Perché comme du Bob Dylan
Bien, les résultats ne sont pas exceptionnels, voire dérangeants, car les livres sont incompréhensibles ou n’ont pas le sens qu’un humain peut percevoir. Les plus enthousiastes comparent ces livres à des poèmes de Bob Dylan, qui n’ont pas forcément de sens mais qui font que nous mettons nos sentiments ou nos expériences passés sur le texte et nous apportent une nouvelle manière de lire. Au passage, Bob Dylan appréciera- t- il le compliment ?

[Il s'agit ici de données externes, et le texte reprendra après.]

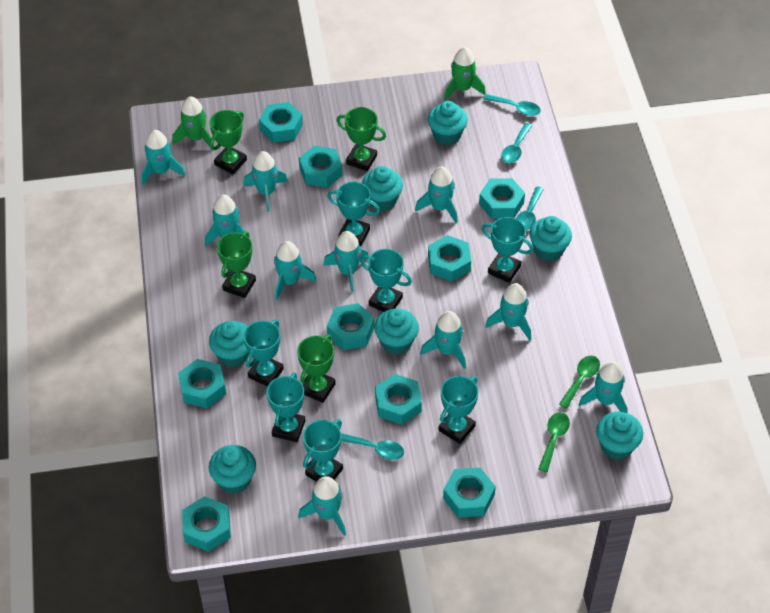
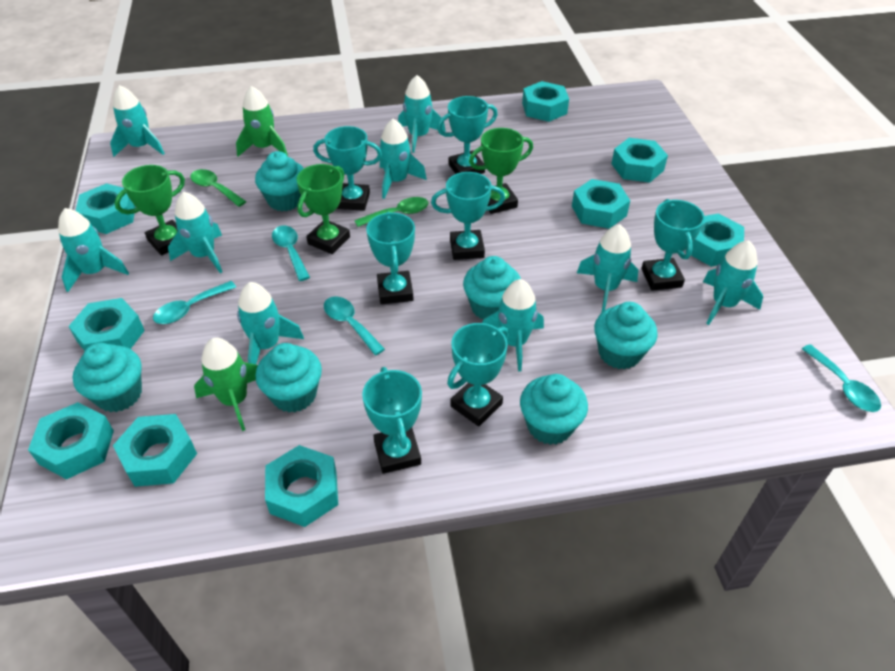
green trophy: [209,110,247,174] [217,231,256,298] [297,335,336,403] [336,107,386,171] = 4 -> [114,165,185,256] [297,164,350,254] [469,128,533,214] = 3
turquoise cupcake: [209,321,249,367] [209,445,256,494] [362,166,403,211] [374,308,419,354] [428,101,468,145] [529,216,572,261] [596,412,643,460] = 7 -> [73,343,142,412] [255,151,304,211] [255,343,322,413] [463,256,521,319] [520,374,588,445] [594,302,658,369] = 6
turquoise rocket: [142,130,185,185] [205,195,245,246] [243,151,288,212] [274,241,316,300] [298,476,346,536] [323,231,368,292] [415,167,457,223] [420,311,466,369] [485,283,531,341] [578,361,628,413] = 10 -> [58,208,129,292] [110,85,165,157] [168,192,222,273] [237,282,304,364] [379,119,427,199] [398,75,446,153] [482,279,544,372] [577,224,638,313] [703,240,763,325] = 9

Avez- vous entendu parler de GPT2 ? C’est une Intelligence artificielle développée chez Openai. Elle est capable d’écrire des articles et des romans en assimilant les mots qui lui sont donnés et sait déterminer la suite du texte la plus logique tout en l’écrivant dans le même style. Pour les chercheurs du programme, il est même impossible de faire la différence avec l’humain. Ils ont décidé cependant de repousser la publication des résultats de leurs recherches sur le sujet pour étudier les utilisations malveillantes qui pourraient être faites par l’utilisation de leur technologie. Il existe même une librairie en ligne – Booksby. ai – qui ne vend que des livres de science- fiction écrits par des intelligences artificielles. Même les prix sur le site sont déterminés par un algorithme, les commentaires sont réalisés par des bots et ils ont tous un numéro ISBN !
Alors, à quand un Musso ou un Nothomb à la sauce IA ? ✖
Jusqu’à présent, la machine virtuelle à écrire a su faire preuve de créativité, mais pas encore de passion ni de sentiment.